This is a story about darkness and light, about sorrow and joy, about something lost and something found. This is a story about Love.
Cynthia Rylant, Cinderella
I love fairy tale retellings in any format. It’s so interesting to see how different people envision the same familiar story, how it changes with each telling, which details stand out for some and fade to the background or disappear entirely for others. Every story says something about both the teller and the audience. Disney versions are no different and the love so many hold for them is telling about our culture and the values we prize. But a movie is a collective creation made by a whole host of people, so it can be challenging to tease out what each one contributed sometimes. How the varying views blended into the whole.
But sometimes the work of a single artist stands out enough to stand alone even apart from the movie itself. Mary Blair was that kind of concept artist that could do that and this picture book retelling of the story features her art and few specific nods to the movie it was created for. The blend of that art, the story as told by writer Cynthia Rylant, and the little pieces of the movie that stayed or went missing from it is particularly intriguing.
What made something from the movie remain, even when the art doesn’t show that moment?
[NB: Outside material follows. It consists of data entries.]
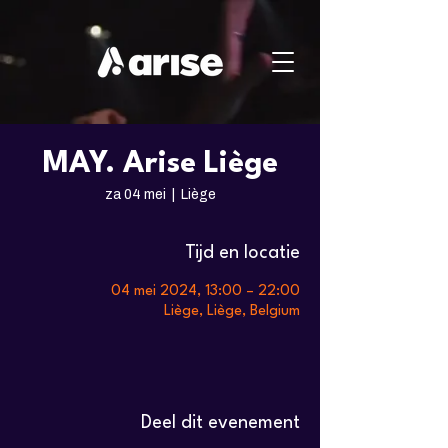
MAY. Arise Liège
za 04 mei
  |  
Liège
Tijd en locatie
04 mei 2024, 13:00 – 22:00
Liège, Liège, Belgium
Deel dit evenement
Why did Rylant decide to keep the moment when the glass slipper breaks and Cinderella reveals she has the other one? It isn’t in the images and is pretty iconic from the movie. But so is the moment when Cinderella appears in her mother’s remade dress and her stepfamily tears it apart, and that moment didn’t make it into the book. So why did Rylant choose one moment and not the other?

Even more interesting, is that the text brings out themes and ideas that are completely absent from the movie and too abstract to be pointed to in a picture. She talks philosophically throughout about love itself and the nature of falling in love. She evokes the idea that love is such a powerful force that it can bring two people together despite all obstacles. The movie, interestingly, doesn’t dwell on that concept. Cinderella never mentions love before she meets the prince. She wishes she wasn’t being ordered around so much and expresses frustration with her stepfamily, but love seems so far from her reality that she’s not even dreaming of it. Yet here, that is exactly what she does – dreams of love from the first page.
Who can say by what mystery two people find each other in this great wide world?
Cynthia Rylant, Cinderella
Blair’s art is beautiful and impressionistic. Details are more sketched in than explicitly painted and everything almost feels as if seen through slightly frosted or wavy glass. It adds to the dreaminess of Rylant’s retelling and I wonder if it was what put her in that mood in the first place! Usually my favorite part of the illustrations for any version of Cinderella is looking at the beautiful gowns, but in this case, they are more suggestions of beautiful gowns than detailed designs that could be copied. That said, I found myself getting lost in the dreamy landscapes, the lush unrealistically huge hallways, the magical balconies. The places felt imaginary and enchanting – the perfect setting for a fairy tale and for a philosophical musing on romantic love!
I really enjoyed the dreaminess and thoughtfulness of this retelling. Sometimes philosophy feels heavy-handed when applied to fairy tales, but in this case it enhances the story’s feeling of being a glistening soap bubble that may be perfect and beautiful now, but is going to pop and be lost to all but memory at any moment.